BEGIN

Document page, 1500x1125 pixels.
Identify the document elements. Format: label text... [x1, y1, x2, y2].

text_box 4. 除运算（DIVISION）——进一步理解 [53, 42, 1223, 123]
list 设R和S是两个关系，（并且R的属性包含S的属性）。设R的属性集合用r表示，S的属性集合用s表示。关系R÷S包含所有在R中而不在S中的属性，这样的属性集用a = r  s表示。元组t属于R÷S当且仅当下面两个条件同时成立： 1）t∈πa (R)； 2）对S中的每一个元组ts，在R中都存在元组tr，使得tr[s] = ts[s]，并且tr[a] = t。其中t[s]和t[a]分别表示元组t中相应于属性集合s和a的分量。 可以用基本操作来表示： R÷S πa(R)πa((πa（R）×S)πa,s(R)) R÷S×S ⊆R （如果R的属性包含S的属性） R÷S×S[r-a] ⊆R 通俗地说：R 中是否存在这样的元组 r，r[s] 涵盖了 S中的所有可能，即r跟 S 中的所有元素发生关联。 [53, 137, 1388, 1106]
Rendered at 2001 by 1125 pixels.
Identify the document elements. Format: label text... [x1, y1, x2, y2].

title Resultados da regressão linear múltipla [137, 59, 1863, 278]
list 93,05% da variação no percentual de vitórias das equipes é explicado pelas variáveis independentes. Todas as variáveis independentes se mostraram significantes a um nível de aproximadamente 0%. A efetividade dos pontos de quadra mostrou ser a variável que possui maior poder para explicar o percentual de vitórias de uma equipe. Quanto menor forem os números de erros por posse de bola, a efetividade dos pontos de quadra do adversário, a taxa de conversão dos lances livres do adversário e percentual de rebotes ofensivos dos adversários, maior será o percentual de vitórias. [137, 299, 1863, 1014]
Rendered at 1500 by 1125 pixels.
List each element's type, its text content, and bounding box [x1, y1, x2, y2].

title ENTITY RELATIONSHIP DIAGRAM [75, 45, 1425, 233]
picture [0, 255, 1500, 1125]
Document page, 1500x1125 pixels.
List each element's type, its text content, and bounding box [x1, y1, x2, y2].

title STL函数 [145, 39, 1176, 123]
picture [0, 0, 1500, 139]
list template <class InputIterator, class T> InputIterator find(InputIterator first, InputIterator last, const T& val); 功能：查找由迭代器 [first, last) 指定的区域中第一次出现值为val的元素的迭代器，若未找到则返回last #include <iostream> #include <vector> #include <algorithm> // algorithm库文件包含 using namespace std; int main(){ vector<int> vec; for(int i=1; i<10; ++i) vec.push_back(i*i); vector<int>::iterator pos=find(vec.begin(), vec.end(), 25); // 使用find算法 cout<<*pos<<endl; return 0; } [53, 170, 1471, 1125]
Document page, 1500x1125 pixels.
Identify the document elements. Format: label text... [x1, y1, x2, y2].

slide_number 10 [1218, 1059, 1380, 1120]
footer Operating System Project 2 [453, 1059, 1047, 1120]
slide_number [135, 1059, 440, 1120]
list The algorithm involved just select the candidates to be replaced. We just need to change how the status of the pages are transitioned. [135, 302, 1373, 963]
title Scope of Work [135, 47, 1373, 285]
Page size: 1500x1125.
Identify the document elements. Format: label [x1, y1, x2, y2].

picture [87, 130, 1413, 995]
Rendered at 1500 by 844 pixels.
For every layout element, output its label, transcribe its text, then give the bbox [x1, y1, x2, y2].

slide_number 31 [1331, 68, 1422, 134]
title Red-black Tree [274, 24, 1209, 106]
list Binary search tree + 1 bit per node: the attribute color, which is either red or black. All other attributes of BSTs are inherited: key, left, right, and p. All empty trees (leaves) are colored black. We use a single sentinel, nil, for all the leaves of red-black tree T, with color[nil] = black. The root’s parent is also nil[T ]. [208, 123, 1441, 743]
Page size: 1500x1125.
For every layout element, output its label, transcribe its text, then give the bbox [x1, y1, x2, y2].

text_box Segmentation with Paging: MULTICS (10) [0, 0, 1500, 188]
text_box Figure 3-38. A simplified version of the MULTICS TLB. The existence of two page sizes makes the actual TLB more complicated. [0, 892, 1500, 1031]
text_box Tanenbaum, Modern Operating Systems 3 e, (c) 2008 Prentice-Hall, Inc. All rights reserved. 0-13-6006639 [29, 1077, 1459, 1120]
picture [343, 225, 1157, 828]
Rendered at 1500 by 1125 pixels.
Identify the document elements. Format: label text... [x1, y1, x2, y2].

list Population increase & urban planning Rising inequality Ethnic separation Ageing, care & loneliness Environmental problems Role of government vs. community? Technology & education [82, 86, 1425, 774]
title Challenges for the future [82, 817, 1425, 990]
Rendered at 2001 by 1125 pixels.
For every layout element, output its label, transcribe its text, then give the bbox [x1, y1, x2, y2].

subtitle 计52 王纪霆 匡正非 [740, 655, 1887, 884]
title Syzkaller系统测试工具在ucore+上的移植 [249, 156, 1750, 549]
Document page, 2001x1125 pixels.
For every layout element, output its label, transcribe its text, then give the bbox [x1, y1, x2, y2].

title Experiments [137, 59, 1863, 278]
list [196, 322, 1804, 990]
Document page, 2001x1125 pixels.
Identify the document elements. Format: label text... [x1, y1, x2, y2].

END

[WHAT TO PRODUCE] Above are the records; retype them all without a single difference.

[OUTPUT]
Document page, 1500x1125 pixels.
Identify the document elements. Format: label text... [x1, y1, x2, y2].

text_box 4. 除运算（DIVISION）——进一步理解 [53, 42, 1223, 123]
list 设R和S是两个关系，（并且R的属性包含S的属性）。设R的属性集合用r表示，S的属性集合用s表示。关系R÷S包含所有在R中而不在S中的属性，这样的属性集用a = r  s表示。元组t属于R÷S当且仅当下面两个条件同时成立： 1）t∈πa (R)； 2）对S中的每一个元组ts，在R中都存在元组tr，使得tr[s] = ts[s]，并且tr[a] = t。其中t[s]和t[a]分别表示元组t中相应于属性集合s和a的分量。 可以用基本操作来表示： R÷S πa(R)πa((πa（R）×S)πa,s(R)) R÷S×S ⊆R （如果R的属性包含S的属性） R÷S×S[r-a] ⊆R 通俗地说：R 中是否存在这样的元组 r，r[s] 涵盖了 S中的所有可能，即r跟 S 中的所有元素发生关联。 [53, 137, 1388, 1106]
Rendered at 2001 by 1125 pixels.
Identify the document elements. Format: label text... [x1, y1, x2, y2].

title Resultados da regressão linear múltipla [137, 59, 1863, 278]
list 93,05% da variação no percentual de vitórias das equipes é explicado pelas variáveis independentes. Todas as variáveis independentes se mostraram significantes a um nível de aproximadamente 0%. A efetividade dos pontos de quadra mostrou ser a variável que possui maior poder para explicar o percentual de vitórias de uma equipe. Quanto menor forem os números de erros por posse de bola, a efetividade dos pontos de quadra do adversário, a taxa de conversão dos lances livres do adversário e percentual de rebotes ofensivos dos adversários, maior será o percentual de vitórias. [137, 299, 1863, 1014]
Rendered at 1500 by 1125 pixels.
List each element's type, its text content, and bounding box [x1, y1, x2, y2].

title ENTITY RELATIONSHIP DIAGRAM [75, 45, 1425, 233]
picture [0, 255, 1500, 1125]
Document page, 1500x1125 pixels.
List each element's type, its text content, and bounding box [x1, y1, x2, y2].

title STL函数 [145, 39, 1176, 123]
picture [0, 0, 1500, 139]
list template <class InputIterator, class T> InputIterator find(InputIterator first, InputIterator last, const T& val); 功能：查找由迭代器 [first, last) 指定的区域中第一次出现值为val的元素的迭代器，若未找到则返回last #include <iostream> #include <vector> #include <algorithm> // algorithm库文件包含 using namespace std; int main(){ vector<int> vec; for(int i=1; i<10; ++i) vec.push_back(i*i); vector<int>::iterator pos=find(vec.begin(), vec.end(), 25); // 使用find算法 cout<<*pos<<endl; return 0; } [53, 170, 1471, 1125]
Document page, 1500x1125 pixels.
Identify the document elements. Format: label text... [x1, y1, x2, y2].

slide_number 10 [1218, 1059, 1380, 1120]
footer Operating System Project 2 [453, 1059, 1047, 1120]
slide_number [135, 1059, 440, 1120]
list The algorithm involved just select the candidates to be replaced. We just need to change how the status of the pages are transitioned. [135, 302, 1373, 963]
title Scope of Work [135, 47, 1373, 285]
Page size: 1500x1125.
Identify the document elements. Format: label [x1, y1, x2, y2].

picture [87, 130, 1413, 995]
Rendered at 1500 by 844 pixels.
For every layout element, output its label, transcribe its text, then give the bbox [x1, y1, x2, y2].

slide_number 31 [1331, 68, 1422, 134]
title Red-black Tree [274, 24, 1209, 106]
list Binary search tree + 1 bit per node: the attribute color, which is either red or black. All other attributes of BSTs are inherited: key, left, right, and p. All empty trees (leaves) are colored black. We use a single sentinel, nil, for all the leaves of red-black tree T, with color[nil] = black. The root’s parent is also nil[T ]. [208, 123, 1441, 743]
Page size: 1500x1125.
For every layout element, output its label, transcribe its text, then give the bbox [x1, y1, x2, y2].

text_box Segmentation with Paging: MULTICS (10) [0, 0, 1500, 188]
text_box Figure 3-38. A simplified version of the MULTICS TLB. The existence of two page sizes makes the actual TLB more complicated. [0, 892, 1500, 1031]
text_box Tanenbaum, Modern Operating Systems 3 e, (c) 2008 Prentice-Hall, Inc. All rights reserved. 0-13-6006639 [29, 1077, 1459, 1120]
picture [343, 225, 1157, 828]
Rendered at 1500 by 1125 pixels.
Identify the document elements. Format: label text... [x1, y1, x2, y2].

list Population increase & urban planning Rising inequality Ethnic separation Ageing, care & loneliness Environmental problems Role of government vs. community? Technology & education [82, 86, 1425, 774]
title Challenges for the future [82, 817, 1425, 990]
Rendered at 2001 by 1125 pixels.
For every layout element, output its label, transcribe its text, then give the bbox [x1, y1, x2, y2].

subtitle 计52 王纪霆 匡正非 [740, 655, 1887, 884]
title Syzkaller系统测试工具在ucore+上的移植 [249, 156, 1750, 549]
Document page, 2001x1125 pixels.
For every layout element, output its label, transcribe its text, then give the bbox [x1, y1, x2, y2].

title Experiments [137, 59, 1863, 278]
list [196, 322, 1804, 990]
Document page, 2001x1125 pixels.
Identify the document elements. Format: label text... [x1, y1, x2, y2].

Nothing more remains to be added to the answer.